- [HOW TO COMPLETE THIS TASK] Please filter the data down to the lines that include the word "linecap" and copy them.

- [MATERIAL FOR THIS TASK]
BEGIN

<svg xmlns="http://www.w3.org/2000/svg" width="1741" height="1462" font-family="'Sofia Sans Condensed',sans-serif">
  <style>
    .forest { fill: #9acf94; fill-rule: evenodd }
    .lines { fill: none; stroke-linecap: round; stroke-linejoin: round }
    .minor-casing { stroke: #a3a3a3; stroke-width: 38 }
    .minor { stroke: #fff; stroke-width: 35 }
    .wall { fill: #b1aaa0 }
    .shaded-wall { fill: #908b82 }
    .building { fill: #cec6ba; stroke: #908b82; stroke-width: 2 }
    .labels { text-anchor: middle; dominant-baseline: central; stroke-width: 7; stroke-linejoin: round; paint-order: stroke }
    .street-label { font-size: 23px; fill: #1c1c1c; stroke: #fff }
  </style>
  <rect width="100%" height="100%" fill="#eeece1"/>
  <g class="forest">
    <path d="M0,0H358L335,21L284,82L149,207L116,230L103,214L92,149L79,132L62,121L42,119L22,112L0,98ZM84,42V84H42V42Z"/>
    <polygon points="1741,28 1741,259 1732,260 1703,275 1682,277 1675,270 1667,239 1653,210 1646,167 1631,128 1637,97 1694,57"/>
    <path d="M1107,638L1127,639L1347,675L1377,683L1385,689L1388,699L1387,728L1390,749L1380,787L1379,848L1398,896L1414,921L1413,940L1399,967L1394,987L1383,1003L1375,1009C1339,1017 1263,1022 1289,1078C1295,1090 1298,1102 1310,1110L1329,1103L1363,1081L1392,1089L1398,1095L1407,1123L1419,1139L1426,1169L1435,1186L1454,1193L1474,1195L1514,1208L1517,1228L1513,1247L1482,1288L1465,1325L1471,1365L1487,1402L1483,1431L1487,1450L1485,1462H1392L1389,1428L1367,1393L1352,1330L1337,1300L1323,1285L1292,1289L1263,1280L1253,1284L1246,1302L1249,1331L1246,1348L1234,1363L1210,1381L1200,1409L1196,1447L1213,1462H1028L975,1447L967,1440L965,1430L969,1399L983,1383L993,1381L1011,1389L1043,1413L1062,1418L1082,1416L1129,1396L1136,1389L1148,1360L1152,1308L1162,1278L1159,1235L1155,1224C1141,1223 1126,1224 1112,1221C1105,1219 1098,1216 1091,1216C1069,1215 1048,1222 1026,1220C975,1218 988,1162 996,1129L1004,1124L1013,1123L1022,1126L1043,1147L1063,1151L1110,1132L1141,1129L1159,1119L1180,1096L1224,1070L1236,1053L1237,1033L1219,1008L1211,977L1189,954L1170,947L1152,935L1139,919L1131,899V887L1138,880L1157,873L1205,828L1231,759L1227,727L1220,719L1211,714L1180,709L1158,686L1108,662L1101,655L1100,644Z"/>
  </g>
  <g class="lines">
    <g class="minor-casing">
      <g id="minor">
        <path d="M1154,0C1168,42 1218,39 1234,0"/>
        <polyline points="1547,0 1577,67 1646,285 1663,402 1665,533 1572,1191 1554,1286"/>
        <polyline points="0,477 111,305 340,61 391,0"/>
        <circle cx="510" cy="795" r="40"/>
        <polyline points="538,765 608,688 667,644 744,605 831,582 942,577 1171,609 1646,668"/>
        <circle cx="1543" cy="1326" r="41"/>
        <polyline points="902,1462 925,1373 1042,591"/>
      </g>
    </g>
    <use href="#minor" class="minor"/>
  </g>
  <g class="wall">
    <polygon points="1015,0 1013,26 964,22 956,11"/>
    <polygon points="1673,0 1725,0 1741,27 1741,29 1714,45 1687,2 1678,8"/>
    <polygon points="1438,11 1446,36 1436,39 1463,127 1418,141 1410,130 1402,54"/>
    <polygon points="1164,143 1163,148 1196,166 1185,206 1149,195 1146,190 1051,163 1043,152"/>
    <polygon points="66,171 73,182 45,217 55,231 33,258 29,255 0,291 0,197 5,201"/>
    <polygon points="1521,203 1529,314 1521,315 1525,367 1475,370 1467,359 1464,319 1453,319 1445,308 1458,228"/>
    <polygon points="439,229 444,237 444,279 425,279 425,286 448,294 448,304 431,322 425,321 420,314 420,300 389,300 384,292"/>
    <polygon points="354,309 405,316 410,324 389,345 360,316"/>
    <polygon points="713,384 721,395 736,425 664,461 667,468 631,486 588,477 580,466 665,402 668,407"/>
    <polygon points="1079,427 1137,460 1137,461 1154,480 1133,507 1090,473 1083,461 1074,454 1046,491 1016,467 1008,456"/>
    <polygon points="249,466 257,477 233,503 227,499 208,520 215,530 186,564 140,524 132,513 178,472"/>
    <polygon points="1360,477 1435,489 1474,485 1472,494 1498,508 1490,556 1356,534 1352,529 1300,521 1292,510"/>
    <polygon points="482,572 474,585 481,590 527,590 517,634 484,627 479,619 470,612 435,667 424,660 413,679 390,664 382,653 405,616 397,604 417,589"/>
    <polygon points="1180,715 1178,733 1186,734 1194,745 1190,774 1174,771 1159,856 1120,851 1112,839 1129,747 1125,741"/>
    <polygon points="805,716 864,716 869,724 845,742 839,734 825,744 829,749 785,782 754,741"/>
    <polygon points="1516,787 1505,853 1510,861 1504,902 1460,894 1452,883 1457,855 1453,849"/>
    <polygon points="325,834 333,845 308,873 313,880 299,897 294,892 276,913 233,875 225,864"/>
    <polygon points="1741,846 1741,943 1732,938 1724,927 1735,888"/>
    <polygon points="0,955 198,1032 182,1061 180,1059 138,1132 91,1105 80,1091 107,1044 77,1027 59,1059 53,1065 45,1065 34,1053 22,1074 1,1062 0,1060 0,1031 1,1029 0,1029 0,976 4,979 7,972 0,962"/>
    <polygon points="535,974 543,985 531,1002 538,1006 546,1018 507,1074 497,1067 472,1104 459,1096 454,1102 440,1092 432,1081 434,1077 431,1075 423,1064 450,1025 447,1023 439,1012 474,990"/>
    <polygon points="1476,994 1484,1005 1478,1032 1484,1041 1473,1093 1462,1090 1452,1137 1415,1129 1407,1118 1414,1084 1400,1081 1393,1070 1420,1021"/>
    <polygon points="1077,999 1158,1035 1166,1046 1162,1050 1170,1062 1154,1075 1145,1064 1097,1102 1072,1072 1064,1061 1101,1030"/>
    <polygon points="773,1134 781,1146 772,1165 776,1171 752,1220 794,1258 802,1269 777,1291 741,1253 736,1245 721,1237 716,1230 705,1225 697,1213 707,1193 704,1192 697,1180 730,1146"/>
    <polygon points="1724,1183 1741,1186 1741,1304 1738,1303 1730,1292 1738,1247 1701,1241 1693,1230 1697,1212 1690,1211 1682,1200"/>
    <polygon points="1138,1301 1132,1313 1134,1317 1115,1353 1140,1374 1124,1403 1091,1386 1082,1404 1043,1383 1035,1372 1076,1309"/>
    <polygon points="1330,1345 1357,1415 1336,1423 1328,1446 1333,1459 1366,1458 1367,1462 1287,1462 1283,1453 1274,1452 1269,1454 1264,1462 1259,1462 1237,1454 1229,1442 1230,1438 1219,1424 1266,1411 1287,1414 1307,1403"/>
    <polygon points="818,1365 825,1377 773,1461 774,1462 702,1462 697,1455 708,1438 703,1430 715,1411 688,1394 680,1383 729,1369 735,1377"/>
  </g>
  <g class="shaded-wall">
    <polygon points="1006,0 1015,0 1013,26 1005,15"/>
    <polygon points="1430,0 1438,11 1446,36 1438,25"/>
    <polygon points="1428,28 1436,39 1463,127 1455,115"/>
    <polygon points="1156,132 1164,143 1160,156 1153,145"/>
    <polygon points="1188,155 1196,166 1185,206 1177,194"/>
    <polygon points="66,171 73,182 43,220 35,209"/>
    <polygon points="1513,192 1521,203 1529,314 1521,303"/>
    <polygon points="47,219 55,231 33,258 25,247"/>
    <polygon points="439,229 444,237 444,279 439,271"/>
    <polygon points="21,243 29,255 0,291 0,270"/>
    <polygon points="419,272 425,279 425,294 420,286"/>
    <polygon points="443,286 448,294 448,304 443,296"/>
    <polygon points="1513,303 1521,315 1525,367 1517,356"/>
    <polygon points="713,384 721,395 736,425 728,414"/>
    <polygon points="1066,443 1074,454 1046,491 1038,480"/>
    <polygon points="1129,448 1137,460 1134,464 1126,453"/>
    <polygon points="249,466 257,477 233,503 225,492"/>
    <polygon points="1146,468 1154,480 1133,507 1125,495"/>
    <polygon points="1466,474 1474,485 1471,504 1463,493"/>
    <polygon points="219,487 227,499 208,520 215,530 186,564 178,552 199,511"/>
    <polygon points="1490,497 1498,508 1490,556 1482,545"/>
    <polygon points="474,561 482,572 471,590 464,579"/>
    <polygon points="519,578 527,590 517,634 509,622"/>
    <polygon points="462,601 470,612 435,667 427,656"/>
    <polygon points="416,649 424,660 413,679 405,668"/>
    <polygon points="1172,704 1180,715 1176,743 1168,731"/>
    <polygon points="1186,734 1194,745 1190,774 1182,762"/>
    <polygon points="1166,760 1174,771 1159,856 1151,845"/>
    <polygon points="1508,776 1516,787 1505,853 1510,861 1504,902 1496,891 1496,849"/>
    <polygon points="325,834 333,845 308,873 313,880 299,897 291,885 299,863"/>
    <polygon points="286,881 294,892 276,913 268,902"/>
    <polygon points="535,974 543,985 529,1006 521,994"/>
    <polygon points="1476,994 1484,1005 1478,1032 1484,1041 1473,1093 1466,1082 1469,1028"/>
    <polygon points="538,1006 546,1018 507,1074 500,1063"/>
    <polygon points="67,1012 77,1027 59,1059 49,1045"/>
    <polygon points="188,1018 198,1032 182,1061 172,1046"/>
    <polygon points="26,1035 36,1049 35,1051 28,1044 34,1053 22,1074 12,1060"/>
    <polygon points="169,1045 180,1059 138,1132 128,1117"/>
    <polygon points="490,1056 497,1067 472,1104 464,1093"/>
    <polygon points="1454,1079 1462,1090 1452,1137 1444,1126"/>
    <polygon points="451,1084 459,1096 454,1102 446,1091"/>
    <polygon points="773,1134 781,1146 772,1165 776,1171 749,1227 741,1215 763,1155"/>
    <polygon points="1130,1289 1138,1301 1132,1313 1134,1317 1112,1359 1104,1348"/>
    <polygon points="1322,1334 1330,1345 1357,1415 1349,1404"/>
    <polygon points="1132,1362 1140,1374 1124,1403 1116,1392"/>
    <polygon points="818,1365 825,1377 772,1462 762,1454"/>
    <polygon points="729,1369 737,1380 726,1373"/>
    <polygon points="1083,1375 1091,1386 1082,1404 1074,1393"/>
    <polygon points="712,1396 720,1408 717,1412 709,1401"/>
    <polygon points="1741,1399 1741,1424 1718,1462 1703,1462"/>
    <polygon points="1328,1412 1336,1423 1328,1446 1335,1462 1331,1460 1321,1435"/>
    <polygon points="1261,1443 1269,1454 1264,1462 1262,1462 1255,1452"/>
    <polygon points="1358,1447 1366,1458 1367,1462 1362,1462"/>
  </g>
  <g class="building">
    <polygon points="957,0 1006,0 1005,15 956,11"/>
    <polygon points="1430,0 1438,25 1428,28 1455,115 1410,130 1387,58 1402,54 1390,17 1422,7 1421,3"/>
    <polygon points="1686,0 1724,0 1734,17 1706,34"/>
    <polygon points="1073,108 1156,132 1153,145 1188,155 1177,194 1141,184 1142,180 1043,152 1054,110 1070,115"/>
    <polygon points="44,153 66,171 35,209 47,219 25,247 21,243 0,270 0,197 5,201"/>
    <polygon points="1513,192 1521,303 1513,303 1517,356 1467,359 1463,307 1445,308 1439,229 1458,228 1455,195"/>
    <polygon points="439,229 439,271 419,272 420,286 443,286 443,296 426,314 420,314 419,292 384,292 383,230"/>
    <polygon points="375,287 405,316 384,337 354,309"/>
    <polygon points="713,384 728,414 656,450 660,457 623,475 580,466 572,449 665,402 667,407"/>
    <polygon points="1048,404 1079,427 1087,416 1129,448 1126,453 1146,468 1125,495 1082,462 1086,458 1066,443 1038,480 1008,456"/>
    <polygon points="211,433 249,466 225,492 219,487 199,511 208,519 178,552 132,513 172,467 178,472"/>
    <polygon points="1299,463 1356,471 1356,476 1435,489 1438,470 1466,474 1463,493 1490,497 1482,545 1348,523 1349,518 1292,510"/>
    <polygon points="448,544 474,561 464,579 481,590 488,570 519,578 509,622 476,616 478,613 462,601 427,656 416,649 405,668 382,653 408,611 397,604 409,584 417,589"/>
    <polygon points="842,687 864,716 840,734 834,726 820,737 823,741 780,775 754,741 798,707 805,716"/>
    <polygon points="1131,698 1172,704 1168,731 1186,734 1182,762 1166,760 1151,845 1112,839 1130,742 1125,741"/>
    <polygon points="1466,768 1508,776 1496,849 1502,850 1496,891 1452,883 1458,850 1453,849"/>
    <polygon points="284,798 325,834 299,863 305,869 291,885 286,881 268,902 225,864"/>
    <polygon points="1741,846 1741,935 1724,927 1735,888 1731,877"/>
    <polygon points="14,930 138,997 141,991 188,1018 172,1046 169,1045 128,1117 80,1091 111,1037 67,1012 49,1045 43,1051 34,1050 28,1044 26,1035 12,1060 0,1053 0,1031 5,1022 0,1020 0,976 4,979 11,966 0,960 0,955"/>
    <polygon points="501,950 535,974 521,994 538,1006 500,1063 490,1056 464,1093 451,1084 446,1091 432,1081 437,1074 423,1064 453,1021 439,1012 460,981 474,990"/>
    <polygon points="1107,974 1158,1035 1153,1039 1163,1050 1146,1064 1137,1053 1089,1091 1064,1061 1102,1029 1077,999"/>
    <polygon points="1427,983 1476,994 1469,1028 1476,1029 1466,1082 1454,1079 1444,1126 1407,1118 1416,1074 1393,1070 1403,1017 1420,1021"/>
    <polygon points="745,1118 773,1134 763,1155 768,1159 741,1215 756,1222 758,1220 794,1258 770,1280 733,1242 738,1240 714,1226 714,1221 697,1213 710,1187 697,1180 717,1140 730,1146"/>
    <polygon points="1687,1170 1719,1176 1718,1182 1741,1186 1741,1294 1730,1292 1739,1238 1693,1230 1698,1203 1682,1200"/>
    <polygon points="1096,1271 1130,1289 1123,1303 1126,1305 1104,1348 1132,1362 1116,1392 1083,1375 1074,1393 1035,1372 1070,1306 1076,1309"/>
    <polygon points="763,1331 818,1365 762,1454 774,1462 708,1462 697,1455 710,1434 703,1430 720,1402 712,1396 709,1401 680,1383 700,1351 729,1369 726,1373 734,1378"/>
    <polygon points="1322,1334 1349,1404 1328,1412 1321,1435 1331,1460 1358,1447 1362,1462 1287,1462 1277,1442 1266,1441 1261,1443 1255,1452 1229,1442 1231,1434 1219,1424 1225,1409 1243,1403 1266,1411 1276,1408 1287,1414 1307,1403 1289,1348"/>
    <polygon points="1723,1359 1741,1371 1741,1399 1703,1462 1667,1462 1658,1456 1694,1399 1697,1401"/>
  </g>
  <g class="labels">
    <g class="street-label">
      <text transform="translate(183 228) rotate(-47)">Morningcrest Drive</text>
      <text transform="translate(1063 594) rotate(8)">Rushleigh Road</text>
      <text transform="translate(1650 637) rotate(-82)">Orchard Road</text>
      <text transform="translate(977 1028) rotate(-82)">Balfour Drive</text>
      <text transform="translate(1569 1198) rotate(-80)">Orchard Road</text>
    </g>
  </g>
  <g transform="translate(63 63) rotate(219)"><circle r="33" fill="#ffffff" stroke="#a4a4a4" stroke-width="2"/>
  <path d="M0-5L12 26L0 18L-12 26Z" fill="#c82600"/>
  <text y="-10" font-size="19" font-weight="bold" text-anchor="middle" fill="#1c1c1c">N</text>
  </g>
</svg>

END
BEGIN

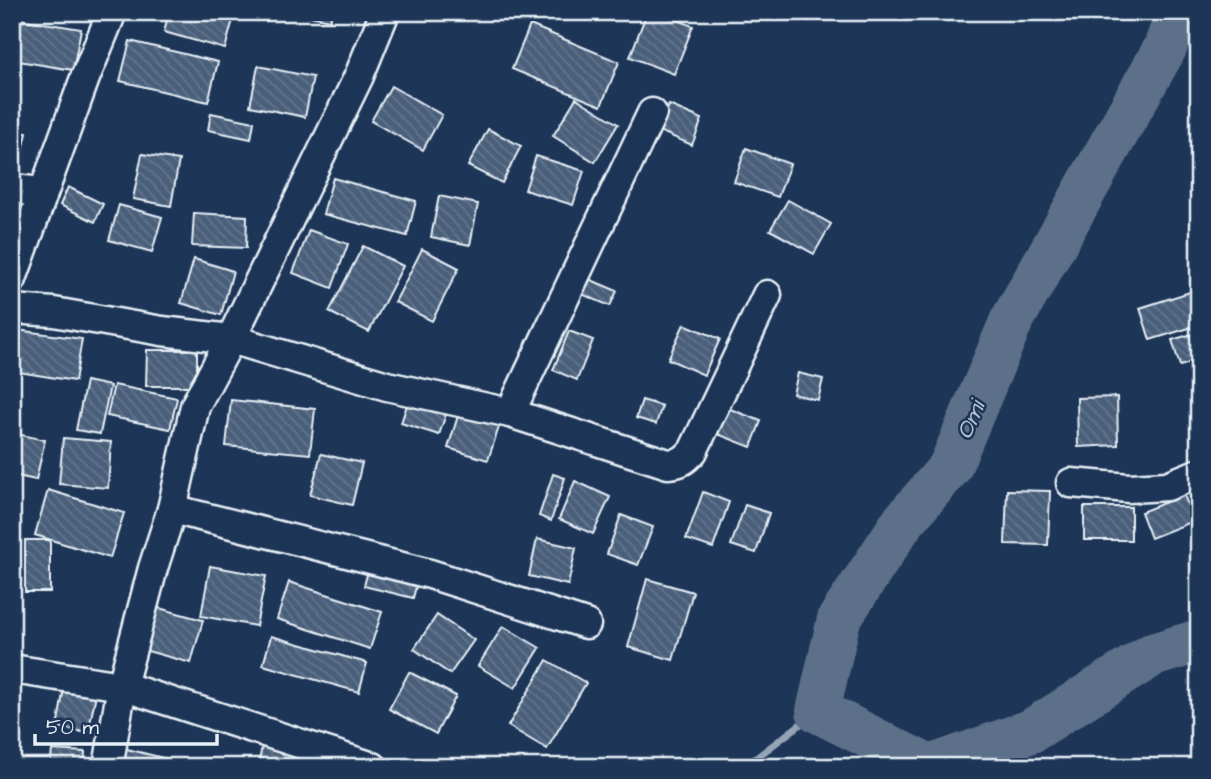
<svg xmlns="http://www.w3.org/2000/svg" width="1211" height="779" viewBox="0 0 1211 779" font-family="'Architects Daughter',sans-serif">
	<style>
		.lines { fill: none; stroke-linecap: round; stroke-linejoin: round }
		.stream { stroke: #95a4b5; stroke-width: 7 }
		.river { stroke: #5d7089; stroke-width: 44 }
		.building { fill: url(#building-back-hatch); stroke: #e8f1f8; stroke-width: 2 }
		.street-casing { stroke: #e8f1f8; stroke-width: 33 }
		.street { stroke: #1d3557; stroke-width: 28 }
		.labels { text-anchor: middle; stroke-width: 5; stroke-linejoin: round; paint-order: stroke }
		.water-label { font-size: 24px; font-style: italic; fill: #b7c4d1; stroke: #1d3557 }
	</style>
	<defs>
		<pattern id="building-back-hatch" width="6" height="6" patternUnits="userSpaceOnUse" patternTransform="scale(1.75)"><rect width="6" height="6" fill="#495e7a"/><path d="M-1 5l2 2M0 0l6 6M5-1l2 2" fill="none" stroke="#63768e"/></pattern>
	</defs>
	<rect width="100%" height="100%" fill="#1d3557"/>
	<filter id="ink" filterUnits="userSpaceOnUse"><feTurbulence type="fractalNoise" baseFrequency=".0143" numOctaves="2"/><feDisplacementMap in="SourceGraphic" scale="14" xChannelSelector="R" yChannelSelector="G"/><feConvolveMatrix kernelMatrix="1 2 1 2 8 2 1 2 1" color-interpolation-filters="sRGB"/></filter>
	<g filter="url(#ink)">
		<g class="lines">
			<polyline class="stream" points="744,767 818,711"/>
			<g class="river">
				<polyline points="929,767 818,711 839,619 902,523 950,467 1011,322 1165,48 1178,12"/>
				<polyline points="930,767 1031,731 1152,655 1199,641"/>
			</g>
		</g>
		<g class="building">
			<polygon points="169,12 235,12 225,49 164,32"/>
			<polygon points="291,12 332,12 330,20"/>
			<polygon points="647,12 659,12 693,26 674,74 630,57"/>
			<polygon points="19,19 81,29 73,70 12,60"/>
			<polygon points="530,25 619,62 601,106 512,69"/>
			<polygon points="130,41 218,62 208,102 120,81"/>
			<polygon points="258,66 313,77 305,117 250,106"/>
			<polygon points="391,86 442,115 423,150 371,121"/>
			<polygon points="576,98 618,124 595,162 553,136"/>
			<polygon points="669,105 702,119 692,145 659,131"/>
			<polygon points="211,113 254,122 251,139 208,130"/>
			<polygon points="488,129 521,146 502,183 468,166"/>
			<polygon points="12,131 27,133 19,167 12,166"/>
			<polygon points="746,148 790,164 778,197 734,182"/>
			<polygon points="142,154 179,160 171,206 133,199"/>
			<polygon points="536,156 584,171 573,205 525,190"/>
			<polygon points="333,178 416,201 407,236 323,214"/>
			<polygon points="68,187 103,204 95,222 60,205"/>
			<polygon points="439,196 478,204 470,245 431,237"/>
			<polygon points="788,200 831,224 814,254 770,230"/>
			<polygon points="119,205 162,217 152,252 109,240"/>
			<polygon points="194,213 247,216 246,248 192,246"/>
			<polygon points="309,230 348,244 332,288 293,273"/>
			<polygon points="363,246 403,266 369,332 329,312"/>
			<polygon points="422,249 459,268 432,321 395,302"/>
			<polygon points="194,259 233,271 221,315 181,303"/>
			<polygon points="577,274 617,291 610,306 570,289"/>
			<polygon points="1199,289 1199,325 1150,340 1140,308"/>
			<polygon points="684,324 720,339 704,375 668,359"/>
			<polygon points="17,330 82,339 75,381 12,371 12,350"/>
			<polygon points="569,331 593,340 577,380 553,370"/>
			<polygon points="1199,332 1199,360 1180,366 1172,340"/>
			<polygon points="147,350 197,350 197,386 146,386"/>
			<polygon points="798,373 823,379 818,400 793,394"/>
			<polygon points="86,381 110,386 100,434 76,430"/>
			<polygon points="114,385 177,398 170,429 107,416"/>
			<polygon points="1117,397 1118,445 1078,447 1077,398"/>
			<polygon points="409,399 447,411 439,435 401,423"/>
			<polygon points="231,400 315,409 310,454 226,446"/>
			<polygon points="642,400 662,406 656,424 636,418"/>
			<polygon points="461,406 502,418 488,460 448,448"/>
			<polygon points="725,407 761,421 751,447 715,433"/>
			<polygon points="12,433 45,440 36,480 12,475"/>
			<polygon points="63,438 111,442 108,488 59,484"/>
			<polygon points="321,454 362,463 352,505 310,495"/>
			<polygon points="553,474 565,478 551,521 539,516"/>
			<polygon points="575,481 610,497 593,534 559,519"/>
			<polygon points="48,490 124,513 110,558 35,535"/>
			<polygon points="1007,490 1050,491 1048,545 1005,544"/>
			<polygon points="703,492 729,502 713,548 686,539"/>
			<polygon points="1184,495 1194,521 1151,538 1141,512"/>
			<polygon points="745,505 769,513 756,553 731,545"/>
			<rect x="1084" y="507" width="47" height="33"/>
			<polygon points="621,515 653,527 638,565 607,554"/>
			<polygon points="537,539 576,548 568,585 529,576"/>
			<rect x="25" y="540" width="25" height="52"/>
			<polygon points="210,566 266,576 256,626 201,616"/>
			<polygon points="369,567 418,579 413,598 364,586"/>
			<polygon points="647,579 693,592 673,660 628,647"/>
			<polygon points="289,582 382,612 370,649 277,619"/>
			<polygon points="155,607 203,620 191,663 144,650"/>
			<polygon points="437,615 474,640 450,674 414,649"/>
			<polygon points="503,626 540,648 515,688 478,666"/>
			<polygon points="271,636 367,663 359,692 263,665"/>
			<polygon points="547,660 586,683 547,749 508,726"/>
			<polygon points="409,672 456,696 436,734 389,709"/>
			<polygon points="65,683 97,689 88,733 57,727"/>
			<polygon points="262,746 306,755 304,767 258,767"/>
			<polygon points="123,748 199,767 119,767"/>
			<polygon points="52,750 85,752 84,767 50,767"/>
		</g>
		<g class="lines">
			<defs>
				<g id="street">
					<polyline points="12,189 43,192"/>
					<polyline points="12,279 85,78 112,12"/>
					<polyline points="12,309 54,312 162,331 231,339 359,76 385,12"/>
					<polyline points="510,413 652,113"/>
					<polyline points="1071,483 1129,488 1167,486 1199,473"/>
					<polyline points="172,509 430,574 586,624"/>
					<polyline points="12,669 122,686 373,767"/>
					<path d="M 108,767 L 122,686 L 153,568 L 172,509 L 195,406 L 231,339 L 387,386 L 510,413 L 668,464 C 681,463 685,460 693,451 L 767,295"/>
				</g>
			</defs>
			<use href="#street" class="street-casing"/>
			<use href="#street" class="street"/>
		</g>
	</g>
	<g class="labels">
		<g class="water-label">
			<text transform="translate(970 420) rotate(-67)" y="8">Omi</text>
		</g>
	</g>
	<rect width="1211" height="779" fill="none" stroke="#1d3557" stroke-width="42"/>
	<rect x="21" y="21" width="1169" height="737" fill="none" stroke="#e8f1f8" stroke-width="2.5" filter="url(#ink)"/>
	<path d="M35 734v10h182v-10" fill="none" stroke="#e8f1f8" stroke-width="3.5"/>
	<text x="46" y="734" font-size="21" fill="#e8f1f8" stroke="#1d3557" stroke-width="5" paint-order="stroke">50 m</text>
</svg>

END

- [ANSWER BOX]
    .lines { fill: none; stroke-linecap: round; stroke-linejoin: round }
		.lines { fill: none; stroke-linecap: round; stroke-linejoin: round }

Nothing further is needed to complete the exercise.